**Complete the following**:
- 1) In the passage on the European Union, what is called the most essential tool for subordinating the states and peoples of Europe?
- 2) Please reproduce word for word the part of the passage on the European Union that opens with the words containing "4. Along with" and closes with "governments or parliaments.".

# START OF Page extract

2. The official statistics regarding poverty, unemployment and social exclusion are all on the rise. Social inequalities are increasing. Job insecurity is worsening. Wages become stagnant and in reality they are devalued. democratic rights are being eliminated. National and popular sovereignty is being reduced. The gap between the EU leadership and the peoples, who are being socially and financially destroyed, is widening. In today’s European Union there is nothing left to remind the legacy of the European enlightenment, the welfare state, the social protection, the liberal democracy, the friendship and cooperation among the peoples. Working classes and European nations have nothing to lose, instead they have already lost a lot and they will lose even more if they keep on following the catastrophic one-way path of EU.
3. The permanent policies of the European Union are those of a tough and rigid neoliberalism: privatizations, austerity, financial deregulation, attack against workforce, support on the capital, corporate subsidies, shrinkage of the public sector and reduced provision of social services. These policies are at the core of EU and they cannot be reformed. They are imposed either with or without social consensus: through financial blackmail and the constant threat of default. There is not anymore such thing as the democratic pretext of voluntary consent of the national parliaments. Under the pretext of sustainability of banks and continuing to be part of the eurozone, the leadership of EU is blackmailing the peoples of Europe in order to keep them at the slaughterhouse of European Integration.

4. Along with social inequalities, inequality between nations continues to increase. Powerful and weak states, states that blackmail others and states that are being blackmailed, define the image of modern-day Europe. Popular sovereignty is eradicated and national sovereignty is undermined by the supranational capital. The goal of maintaining competition leads to an extermination procedure for the weaker nations and convergence gives its place to divergence. E.U. has all the traits of an imperialistic union: contrasts and competition, social and national repression, the survival of the strongest being enforced using modern financial means, the EU’s stringent regulations, the Brussels bureaucracy, as well as the European Central Bank, which is independent of either governments or parliaments.

5. The euro is the most essential tool for the subordination of the states and peoples of Europe. It is by nature a neoliberal currency, as it is based on the hard-core neoliberal provisions of the Stability and Growth Pact. As the recent public debt crisis has shown, especially for the peripheral states of the Union, membership of the Eurozone equals the complete cession of all financial policy tools to the bureaucracy in Brussels and to the dictatorship of the banks. The euro is thus more than a currency. It is the institutional entrenchment of hard-core neoliberalism in the member-states of the Eurozone. Staying in the Eurozone prolongs social dead-ends, increases the national inequalities and equals the destruction of the working class.

# END OF Page extract
# START OF Recorded data

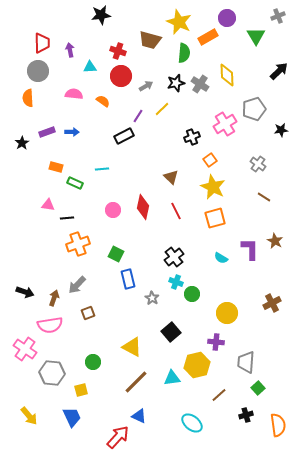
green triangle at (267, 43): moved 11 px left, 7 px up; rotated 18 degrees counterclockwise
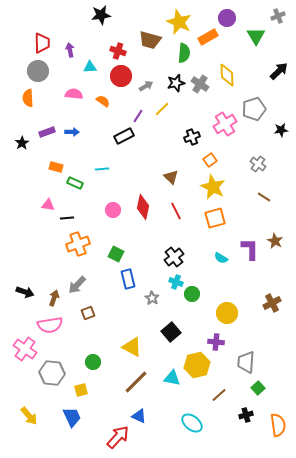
cyan triangle at (172, 378): rotated 18 degrees clockwise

# END OF Recorded data

**The results**:
- 1) The euro.

- 2)
4. Along with social inequalities, inequality between nations continues to increase. Powerful and weak states, states that blackmail others and states that are being blackmailed, define the image of modern-day Europe. Popular sovereignty is eradicated and national sovereignty is undermined by the supranational capital. The goal of maintaining competition leads to an extermination procedure for the weaker nations and convergence gives its place to divergence. E.U. has all the traits of an imperialistic union: contrasts and competition, social and national repression, the survival of the strongest being enforced using modern financial means, the EU’s stringent regulations, the Brussels bureaucracy, as well as the European Central Bank, which is independent of either governments or parliaments.